Pictures with lens parameters:
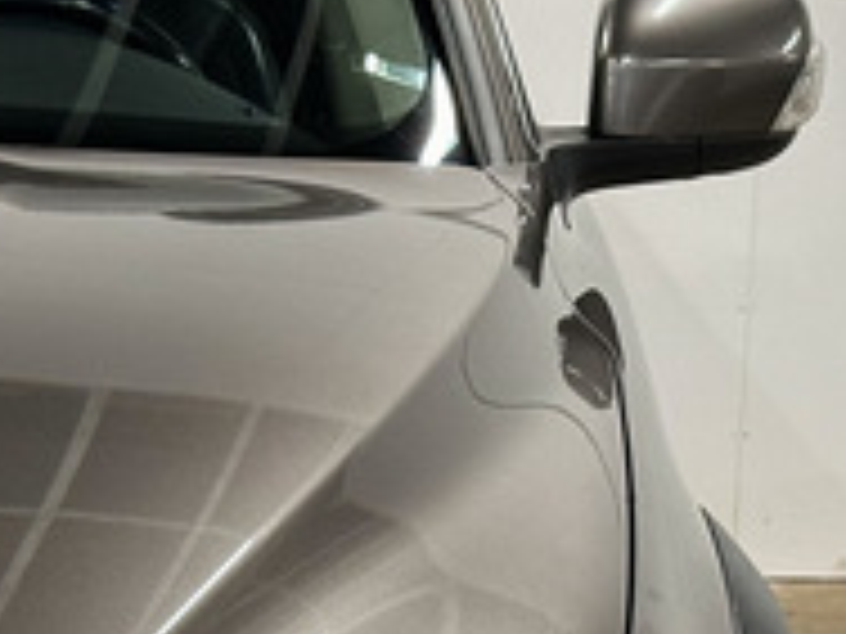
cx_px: 99
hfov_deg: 11.8
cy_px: 989
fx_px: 4057
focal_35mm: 166
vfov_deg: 8.7
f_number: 1.8
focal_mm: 6.86
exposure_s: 1/50
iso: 250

Work instruction >>
Write out each line again, exactly as it appears above, except for any picture.

The answer >>
cx_px: 99
hfov_deg: 11.8
cy_px: 989
fx_px: 4057
focal_35mm: 166
vfov_deg: 8.7
f_number: 1.8
focal_mm: 6.86
exposure_s: 1/50
iso: 250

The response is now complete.